Un día en la vida

Manuel Barea

mbarea@diariodesevilla.es

La peste del XXI (o lo malo viene de fuera)

Hay una inercia institucional a situar lejos el origen de los inconvenientes de la ciudad, ya sea el tráfico o el mal olor

Era como si cayera un aguacero de leche putrefacta o como si nos hubiera pisado un gigante mugriento con los pies tiñosos. Sí, era un pestazo. Al principio lo achaqué a mi olfato. La napia de Jean-Baptiste Grenouille está atascada en comparación con la mía, y créanme que no es ningún don de la naturaleza por el que estar agradecido: uno se come todos los marrones antes que cualquiera e incluso detecta/sufre otros que los demás ni catan. Pero, bueno, por fin encontré solidaridad y compartí el asco. Era imposible que los demás no olieran eso. No era una invención mía. Lo comprobé con este fragmento de una conversación captado en la calle Alfonso XII al cruzarme con un grupo de turistas: "¿Pero de dónde vendrá este olor?", se preguntaba una mujer. Los turoperadores deberán advertir a partir de ahora a quien quiera viajar a Sevilla que, según y cómo, en tal o cual época del año, y si al viento le da por una dirección u otra, la ciudad huele que alimenta. Es un decir.
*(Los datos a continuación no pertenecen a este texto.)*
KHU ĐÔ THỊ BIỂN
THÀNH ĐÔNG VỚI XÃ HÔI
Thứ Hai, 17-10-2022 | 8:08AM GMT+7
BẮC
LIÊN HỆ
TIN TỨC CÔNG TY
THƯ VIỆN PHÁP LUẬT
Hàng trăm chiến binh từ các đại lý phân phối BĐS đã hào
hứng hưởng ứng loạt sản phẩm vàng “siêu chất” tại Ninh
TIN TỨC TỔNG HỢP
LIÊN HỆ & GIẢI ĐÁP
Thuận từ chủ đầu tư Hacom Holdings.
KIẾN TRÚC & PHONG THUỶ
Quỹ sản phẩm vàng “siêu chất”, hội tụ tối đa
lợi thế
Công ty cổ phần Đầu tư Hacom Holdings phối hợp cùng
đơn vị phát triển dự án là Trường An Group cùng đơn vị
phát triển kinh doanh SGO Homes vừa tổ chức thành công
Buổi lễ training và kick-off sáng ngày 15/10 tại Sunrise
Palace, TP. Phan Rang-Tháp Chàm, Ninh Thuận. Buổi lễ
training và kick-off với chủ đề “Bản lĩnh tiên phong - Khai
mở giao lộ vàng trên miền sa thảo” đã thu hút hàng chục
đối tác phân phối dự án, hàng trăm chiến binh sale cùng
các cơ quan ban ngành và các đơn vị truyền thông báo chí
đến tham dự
Lo del aire como transportador del furrele le vino al pelo a las autoridades locales. En las redes sociales los ciudadanos tecleaban espasmódicos con una mano mientras se tapaban la nariz con la otra para preguntar, mientras aguantaban la náusea -la de verdad, no la sartreana-, por qué olía así en la ciudad. Y en su cuenta de Twitter el Ayuntamiento largó que el tufo procedía de "los cultivos del entorno de Sevilla que están siendo abonados en estos momentos".

La periferia les viene muy bien a determinados hispalenses. Incluido el gobierno de la Muy Noble, Muy Leal y Muy Heroica -pero Nada Fragante- ciudad, que tiene el recurso del extrarradio para atribuirle un día el pifostio del tráfico -como si todos los coches bajaran del Aljarafe- y otro la pestilencia de sus calles -como si los censados en la capital mearan colonia y sus alcantarillas fueran patenas-. Esta inercia institucional a señalar a lo lejos para situar el origen de los inconvenientes que padece la ciudad quizás obtenga el aplauso de quienes exigen la partida de nacimiento y la fe de bautismo en la Alfalfa como prueba irrefutable de la genuina y auténtica sevillanía, pero demuestra un desdén y un menosprecio fétidos por extramuros, el arrabal y los pueblos que rodean la capital. No hablan de invasión, pero lo piensan cuando tienen que compartir la ciudad de la que se creen amos y señores con quienes, desde las barriadas más lejanas y las localidades del área metropolitana, se acercan a disfrutar de un día en la capital. Para estos xenófobos esa es la peste del siglo XXI, esa es la que les repugna, y no la que estos días -nos cuentan que por el abono de los campos- pringa Sevilla. Y cuando dicen lo contrario, hiede a mentira.